== Segment start ==

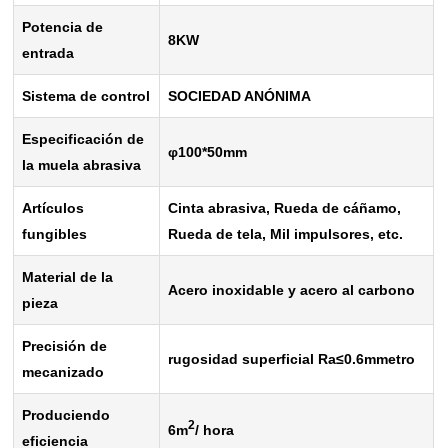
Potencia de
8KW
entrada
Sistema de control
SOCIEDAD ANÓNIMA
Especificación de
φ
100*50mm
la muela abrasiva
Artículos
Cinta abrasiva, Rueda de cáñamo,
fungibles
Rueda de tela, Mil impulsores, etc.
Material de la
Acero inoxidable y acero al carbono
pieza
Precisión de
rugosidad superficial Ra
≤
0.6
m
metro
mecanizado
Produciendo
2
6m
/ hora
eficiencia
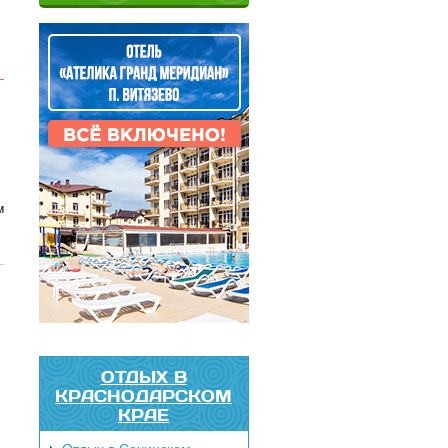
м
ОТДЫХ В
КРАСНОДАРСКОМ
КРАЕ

== Segment end ==
== Segment start ==

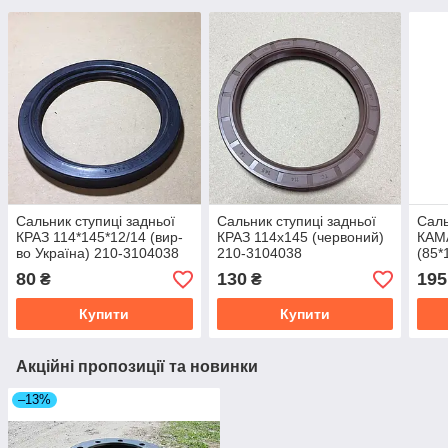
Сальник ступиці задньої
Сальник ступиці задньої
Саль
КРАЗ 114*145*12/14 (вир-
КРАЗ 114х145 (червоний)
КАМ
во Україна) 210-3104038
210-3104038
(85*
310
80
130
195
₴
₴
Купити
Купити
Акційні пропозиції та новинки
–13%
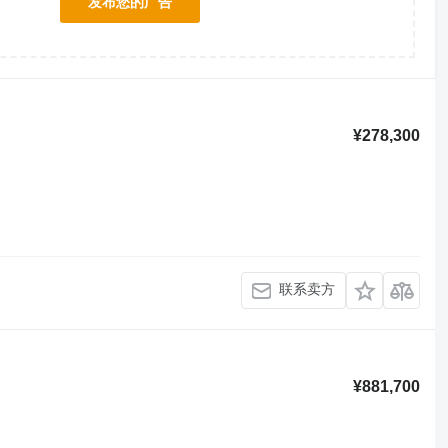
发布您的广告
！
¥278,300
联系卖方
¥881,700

== Segment end ==

• **WORK TO BE COMPLETED**
Wherever the word "abrasiva" appears in a line of the data above, copy that line.

• **RESULT**
la muela abrasiva
Cinta abrasiva, Rueda de cáñamo,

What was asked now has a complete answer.